**What needs to be done**
Word for word, copy every line of the data.

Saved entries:
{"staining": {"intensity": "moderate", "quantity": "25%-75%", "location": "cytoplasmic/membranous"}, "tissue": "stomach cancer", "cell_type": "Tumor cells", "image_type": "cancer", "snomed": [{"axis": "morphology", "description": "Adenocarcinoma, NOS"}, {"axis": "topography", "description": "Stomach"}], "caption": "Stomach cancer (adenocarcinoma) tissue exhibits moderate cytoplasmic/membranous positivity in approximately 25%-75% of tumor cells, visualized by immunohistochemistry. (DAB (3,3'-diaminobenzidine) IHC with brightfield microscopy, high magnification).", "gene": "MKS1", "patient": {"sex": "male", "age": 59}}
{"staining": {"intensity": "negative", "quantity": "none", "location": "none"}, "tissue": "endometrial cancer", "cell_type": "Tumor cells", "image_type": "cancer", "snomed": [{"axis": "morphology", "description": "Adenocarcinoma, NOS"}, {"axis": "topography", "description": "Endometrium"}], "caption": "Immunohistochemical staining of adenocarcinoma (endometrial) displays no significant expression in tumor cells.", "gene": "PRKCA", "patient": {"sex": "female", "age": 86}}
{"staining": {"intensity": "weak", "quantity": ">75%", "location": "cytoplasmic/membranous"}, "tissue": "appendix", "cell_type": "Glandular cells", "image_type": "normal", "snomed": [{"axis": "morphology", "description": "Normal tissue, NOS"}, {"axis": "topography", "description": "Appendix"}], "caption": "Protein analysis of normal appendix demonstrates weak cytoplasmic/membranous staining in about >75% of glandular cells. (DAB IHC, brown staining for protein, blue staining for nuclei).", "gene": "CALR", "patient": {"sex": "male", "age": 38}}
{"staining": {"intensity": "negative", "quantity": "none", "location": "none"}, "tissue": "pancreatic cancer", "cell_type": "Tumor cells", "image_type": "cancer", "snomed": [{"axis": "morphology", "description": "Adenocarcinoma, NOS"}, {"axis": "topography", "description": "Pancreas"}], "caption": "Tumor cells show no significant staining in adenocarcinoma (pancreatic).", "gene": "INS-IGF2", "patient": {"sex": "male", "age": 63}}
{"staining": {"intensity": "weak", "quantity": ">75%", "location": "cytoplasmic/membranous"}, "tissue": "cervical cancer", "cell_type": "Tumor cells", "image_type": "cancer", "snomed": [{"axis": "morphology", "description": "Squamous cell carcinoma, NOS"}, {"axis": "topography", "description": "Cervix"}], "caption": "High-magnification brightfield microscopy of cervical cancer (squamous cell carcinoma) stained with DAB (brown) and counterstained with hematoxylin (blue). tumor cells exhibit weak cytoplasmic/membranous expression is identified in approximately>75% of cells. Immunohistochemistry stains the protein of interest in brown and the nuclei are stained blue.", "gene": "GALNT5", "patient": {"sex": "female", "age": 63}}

**Written solution**
{"staining": {"intensity": "moderate", "quantity": "25%-75%", "location": "cytoplasmic/membranous"}, "tissue": "stomach cancer", "cell_type": "Tumor cells", "image_type": "cancer", "snomed": [{"axis": "morphology", "description": "Adenocarcinoma, NOS"}, {"axis": "topography", "description": "Stomach"}], "caption": "Stomach cancer (adenocarcinoma) tissue exhibits moderate cytoplasmic/membranous positivity in approximately 25%-75% of tumor cells, visualized by immunohistochemistry. (DAB (3,3'-diaminobenzidine) IHC with brightfield microscopy, high magnification).", "gene": "MKS1", "patient": {"sex": "male", "age": 59}}
{"staining": {"intensity": "negative", "quantity": "none", "location": "none"}, "tissue": "endometrial cancer", "cell_type": "Tumor cells", "image_type": "cancer", "snomed": [{"axis": "morphology", "description": "Adenocarcinoma, NOS"}, {"axis": "topography", "description": "Endometrium"}], "caption": "Immunohistochemical staining of adenocarcinoma (endometrial) displays no significant expression in tumor cells.", "gene": "PRKCA", "patient": {"sex": "female", "age": 86}}
{"staining": {"intensity": "weak", "quantity": ">75%", "location": "cytoplasmic/membranous"}, "tissue": "appendix", "cell_type": "Glandular cells", "image_type": "normal", "snomed": [{"axis": "morphology", "description": "Normal tissue, NOS"}, {"axis": "topography", "description": "Appendix"}], "caption": "Protein analysis of normal appendix demonstrates weak cytoplasmic/membranous staining in about >75% of glandular cells. (DAB IHC, brown staining for protein, blue staining for nuclei).", "gene": "CALR", "patient": {"sex": "male", "age": 38}}
{"staining": {"intensity": "negative", "quantity": "none", "location": "none"}, "tissue": "pancreatic cancer", "cell_type": "Tumor cells", "image_type": "cancer", "snomed": [{"axis": "morphology", "description": "Adenocarcinoma, NOS"}, {"axis": "topography", "description": "Pancreas"}], "caption": "Tumor cells show no significant staining in adenocarcinoma (pancreatic).", "gene": "INS-IGF2", "patient": {"sex": "male", "age": 63}}
{"staining": {"intensity": "weak", "quantity": ">75%", "location": "cytoplasmic/membranous"}, "tissue": "cervical cancer", "cell_type": "Tumor cells", "image_type": "cancer", "snomed": [{"axis": "morphology", "description": "Squamous cell carcinoma, NOS"}, {"axis": "topography", "description": "Cervix"}], "caption": "High-magnification brightfield microscopy of cervical cancer (squamous cell carcinoma) stained with DAB (brown) and counterstained with hematoxylin (blue). tumor cells exhibit weak cytoplasmic/membranous expression is identified in approximately>75% of cells. Immunohistochemistry stains the protein of interest in brown and the nuclei are stained blue.", "gene": "GALNT5", "patient": {"sex": "female", "age": 63}}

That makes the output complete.